The most common type of question from graduates the last 3 years has been along the lines of: “I don’t have direct experience in sales but I’ve been a 4.0 student and lead dozens of student groups. The only entry level positions I see available are so basic. Do you know anywhere that will allow me to continue to be creative? Where I can continue to be a leader?”
The startup community — and mostly the sales teams within the startup community — for years have fallen into Aaron Ross’s trap. Treating the talent produced by universities in 2017 like cogs in a machine is a sure fire way to create hostile environments, unsustainable results and churn your top performers.
For those who don’t know Aaron Ross’s “Predictable Revenue”, it is the methodology that helped add $100 million in recurring revenue to Salesforce.com, almost doubling their enterprise growth… with zero cold calls. “Cold Calling 2.0” as it was branded is the idea that email automation techniques and role specialization (SDR — BDR — AE — SR AE, etc) was the best way to manage and grow a sales team while hitting MoM targets.

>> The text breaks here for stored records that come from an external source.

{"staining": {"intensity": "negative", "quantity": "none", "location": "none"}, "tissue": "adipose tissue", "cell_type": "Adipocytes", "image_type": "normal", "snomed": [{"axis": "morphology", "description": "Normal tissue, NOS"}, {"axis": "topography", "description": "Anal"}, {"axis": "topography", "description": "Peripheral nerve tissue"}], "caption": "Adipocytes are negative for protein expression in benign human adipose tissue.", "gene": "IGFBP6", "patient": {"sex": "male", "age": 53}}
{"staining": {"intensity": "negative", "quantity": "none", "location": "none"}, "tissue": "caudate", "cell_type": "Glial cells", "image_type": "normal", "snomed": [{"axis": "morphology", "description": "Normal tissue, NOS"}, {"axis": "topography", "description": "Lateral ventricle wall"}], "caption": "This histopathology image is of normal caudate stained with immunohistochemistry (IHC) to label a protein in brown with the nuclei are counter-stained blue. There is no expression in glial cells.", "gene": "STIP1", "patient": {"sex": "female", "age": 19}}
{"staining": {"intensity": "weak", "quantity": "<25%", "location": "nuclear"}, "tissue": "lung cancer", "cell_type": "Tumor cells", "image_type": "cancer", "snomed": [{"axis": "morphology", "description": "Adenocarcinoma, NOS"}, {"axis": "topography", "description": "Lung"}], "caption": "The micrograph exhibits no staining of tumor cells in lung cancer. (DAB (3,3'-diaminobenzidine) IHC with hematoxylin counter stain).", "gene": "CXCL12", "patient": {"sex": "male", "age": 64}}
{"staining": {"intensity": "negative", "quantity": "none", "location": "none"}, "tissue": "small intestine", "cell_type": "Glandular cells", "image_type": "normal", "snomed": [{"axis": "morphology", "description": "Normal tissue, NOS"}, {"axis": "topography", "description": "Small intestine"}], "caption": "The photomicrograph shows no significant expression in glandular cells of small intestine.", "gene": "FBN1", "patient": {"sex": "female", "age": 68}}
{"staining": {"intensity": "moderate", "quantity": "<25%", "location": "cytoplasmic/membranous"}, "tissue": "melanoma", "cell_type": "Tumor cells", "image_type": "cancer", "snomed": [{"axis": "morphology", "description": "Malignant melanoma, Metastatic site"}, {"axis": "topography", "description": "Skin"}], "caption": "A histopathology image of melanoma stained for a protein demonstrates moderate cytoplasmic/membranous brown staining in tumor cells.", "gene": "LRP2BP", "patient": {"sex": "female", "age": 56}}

What Ross couldn’t predict was the pace of rapid automation in entry level roles. Entry level roles in 2017 (largely SDRs) are being replaced by machine learning, automation, and technology tools that Account Executives can deploy to replace the function of an SDR. From Outreach.io, to Data Miner, Import.io — (literally there are more than a dozen in my Batman Utility belt that I use on a daily basis)
So you’re about to graduate in 2017. How do you avoid Aaron Ross’s trap?
Join a full-stack sales org like Wonolo.
At Wonolo we build a deep sales culture of full pipeline ownership, from prospecting to closing to account management and beyond. Our entry level BDRs, Account Executives, Senior Account Executives and even our CEO Yong Kim… we all prospect. We all take our own qualifying calls. We all close our own deals. We all maintain relationships with accounts even after the deal is won.
Being a relationship owner with an account is very very different than having one good email and passing off, or one good phone call and passing off, or one good pitch and passing off.
Where is the fun in that?
At the end of the day — if you’re graduating in 2017 — consider a sales org that allows for “full stack” development. Prove yourself early and avoid being segmented into a role where you prospect for 2 years, qualify for an AE for 2 years, and fingers crossed close your own deals.
Deep down if that Robert Heinlein quote resonated with you at all — then you owe it to yourself to avoid the Aaron Ross trap and find a sales team that allows you to flourish as a well-rounded full stack pipeline owner from day 1.